Extrinsic Local Regression on Manifold-Valued Data

成果类型:
Article
署名作者:
Lin, Lizhen; St Thomas, Brian; Zhu, Hongtu; Dunson, David B.
署名单位:
University of Texas System; University of Texas Austin; University of Notre Dame; Duke University; University of North Carolina; University of North Carolina Chapel Hill
刊物名称:
JOURNAL OF THE AMERICAN STATISTICAL ASSOCIATION
ISSN/ISSBN:
0162-1459
DOI:
10.1080/01621459.2016.1208615
发表日期:
2017
页码:
1261-1273
关键词:
large-sample theory DENSITY-ESTIMATION linear-regression diffusion
摘要:
We propose an extrinsic regression framework for modeling data with manifold valued responses and Euclidean predictors. Regression with manifold responses has wide applications in shape analysis, neuroscience, medical imaging, and many other areas. Our approach embeds the manifold where the responses lie onto a higher dimensional Euclidean space, obtains a local regression estimate in that space, and then projects this estimate back onto the image of the manifold. Outside the regression setting both intrinsic and extrinsic approaches have been proposed for modeling iid manifold-valued data.
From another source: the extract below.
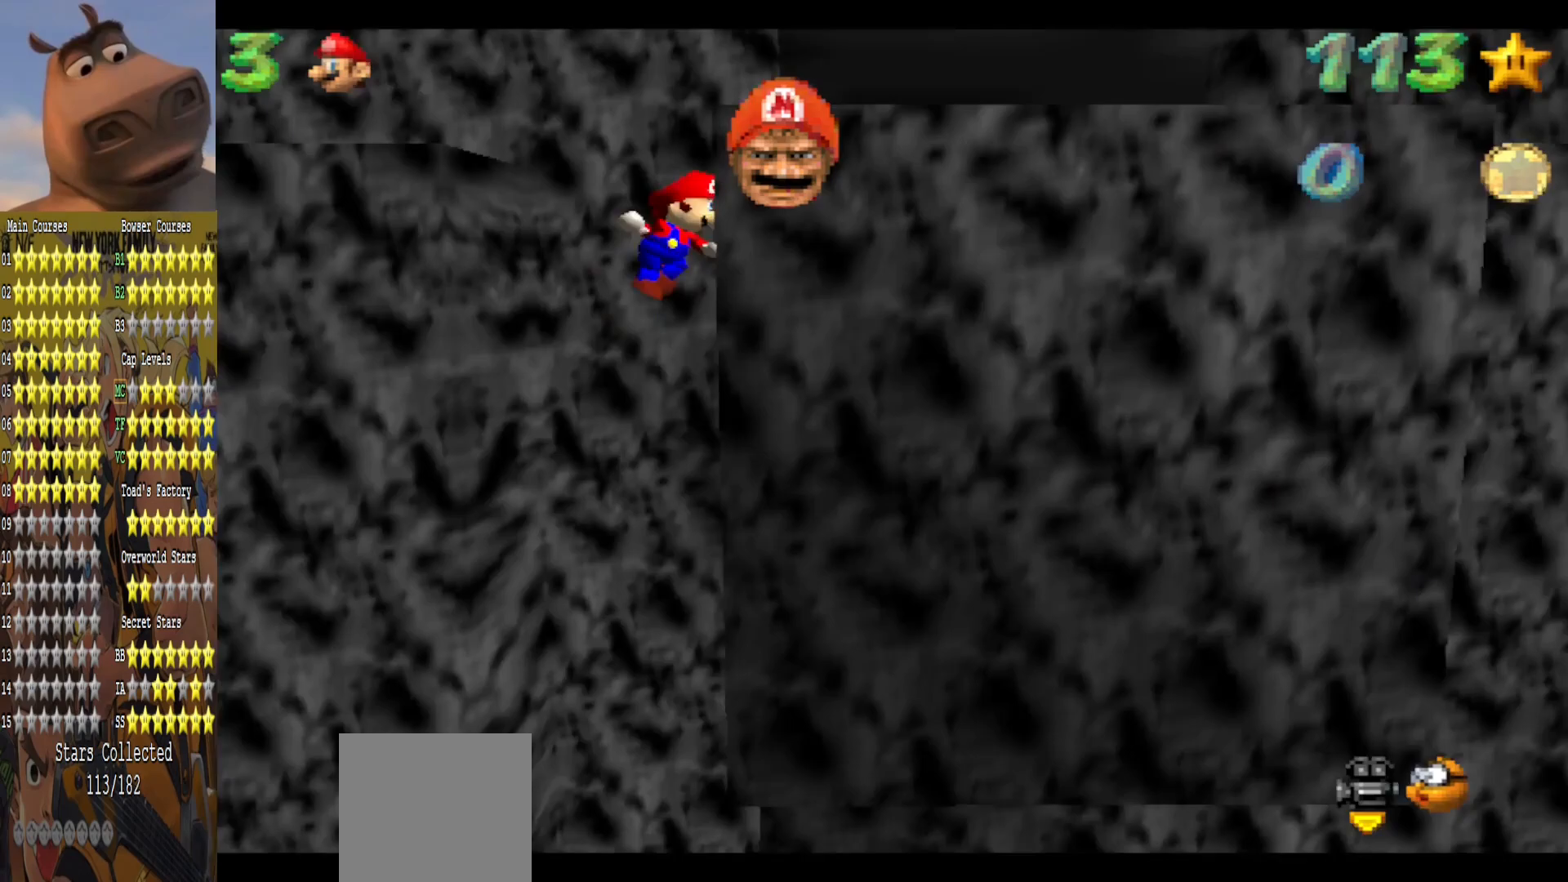
{"buttons": [], "left_stick": "down-right", "right_stick": "center", "events": [[33, "A", "up"], [117, "A", "down"], [167, "left_stick", "left"], [300, "A", "up"], [417, "left_stick", "down"], [467, "left_stick", "down-right"]]}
However, to our knowledge our work is the first to take an extrinsic approach to the regression problem. The proposed extrinsic regression framework is general, computationally efficient, and theoretically appealing. Asymptotic distributions and convergence rates of the extrinsic regression estimates are derived and a large class of examples is considered indicating the wide applicability of our approach. Supplementary materials for this article are available online.